Our concentration offers a high faculty-to-student ratio; students work closely with one or more of a set of faculty members whose expertise covers the history of medicine in a diverse array of places and time periods. Have a look at the variety of students’ projects:
- Brent Pottenger, M.H.A., M.S.II
How did Intimate Partner Violence (IPV) evolve into an orthopaedic medical issue? Historical perspective on IPV on othopaedic surgery
- Carmel L. Mercado, M.S.II
Setting the Stage for Kampo in Modern Japanese Society, 1976-present: Different Actors, Varied Motivations, One Goal
- Christopher R. Cashman, M.S.II
Golden Ages and Silver Screens: The Construction of the Physician Hero in 1930-1940 American Cinema
- Elisabet Pujadas, M.S.II
Deconstructing Santiago Ramon y Cajal
- Emily Kristine Miller, M.S.II; Dawn LaPorte, MD
The History of Women in Orthopaedic Surgery and their Impact on the Field
- Lena Delle Caron, M.S.II
Educating and Entertaining Since 1948: An Historical Look at the Comic Strip Rex Morgan, M.D.

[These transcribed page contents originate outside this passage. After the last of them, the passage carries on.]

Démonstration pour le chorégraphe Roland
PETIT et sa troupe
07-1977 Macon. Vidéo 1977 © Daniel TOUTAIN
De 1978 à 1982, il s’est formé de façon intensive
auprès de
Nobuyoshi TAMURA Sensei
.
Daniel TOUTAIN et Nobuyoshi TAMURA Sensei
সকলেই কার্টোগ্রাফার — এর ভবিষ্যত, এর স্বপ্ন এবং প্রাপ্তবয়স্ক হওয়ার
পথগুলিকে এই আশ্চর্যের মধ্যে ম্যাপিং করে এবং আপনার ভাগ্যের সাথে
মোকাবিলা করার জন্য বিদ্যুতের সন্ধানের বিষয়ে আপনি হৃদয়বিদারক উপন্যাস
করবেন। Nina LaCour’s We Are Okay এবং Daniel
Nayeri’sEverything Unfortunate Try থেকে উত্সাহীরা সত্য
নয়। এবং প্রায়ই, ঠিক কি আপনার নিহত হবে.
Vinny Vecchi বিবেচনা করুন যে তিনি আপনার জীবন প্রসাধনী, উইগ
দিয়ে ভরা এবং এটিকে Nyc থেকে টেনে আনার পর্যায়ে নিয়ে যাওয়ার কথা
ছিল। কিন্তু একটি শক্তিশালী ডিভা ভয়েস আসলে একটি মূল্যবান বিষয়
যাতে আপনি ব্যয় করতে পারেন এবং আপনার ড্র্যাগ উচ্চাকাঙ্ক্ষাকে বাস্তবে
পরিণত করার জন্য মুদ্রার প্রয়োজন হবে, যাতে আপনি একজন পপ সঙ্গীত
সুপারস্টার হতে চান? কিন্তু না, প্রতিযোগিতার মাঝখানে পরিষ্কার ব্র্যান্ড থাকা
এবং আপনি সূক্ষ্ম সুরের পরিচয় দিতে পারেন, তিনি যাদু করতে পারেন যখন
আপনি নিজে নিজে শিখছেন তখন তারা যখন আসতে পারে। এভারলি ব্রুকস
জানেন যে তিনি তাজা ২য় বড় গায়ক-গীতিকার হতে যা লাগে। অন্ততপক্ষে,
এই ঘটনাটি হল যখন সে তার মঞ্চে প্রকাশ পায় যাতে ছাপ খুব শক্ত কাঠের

- Michael G. Daniel, M.S.II
A History of Hospital Infection Control: The Study on the Efficacy of Nosocomial Infection Control
- Radu Dudas, M.S.II
Illustrations in 13th and 14th Centuries Surgical Manuscripts
- Roger W. Samuels, M.S.II
Dengue Epidemics in Late 20th Century Puerto Rico: A Comparison of Disease Prevalence, Institutional Response, and Media Coverage
- Rwo-Wen (Chloe) Huang, M.S.II
The Influence of Venereal Disease on Practitioner-Patient Relationship in Early Modern London
- Timour Al-Khindi, M.S.II
“Too frankly human and not strict science”: A Tale of Psychiatry and Eugenics at the Johns Hopkins Hospital
Why study the history of medicine as a medical student at Johns Hopkins?
History can make medical students better physicians and better researchers. It offers a set of tools for investigating the ways in which culture, politics, economics, and social institutions shape medical beliefs and practices. We explore specific methods for studying the changing burden of disease, shifting meanings of diagnosis, evolving rationales for treatment, the contexts of scientific discovery, and the global delivery of health interventions.
Yet the history of medicine offers a unique space to reflect on the continuity of our twenty-first century experiences with those of people from centuries or millennia past. Amidst all of these changes one finds persistence: there have always been patients, there have always been healers, there has always been illness and suffering, and there have always been therapeutic forms to relieve them.
An understanding of our past can illuminate our present and more effectively train medical practitioners and researchers of the future.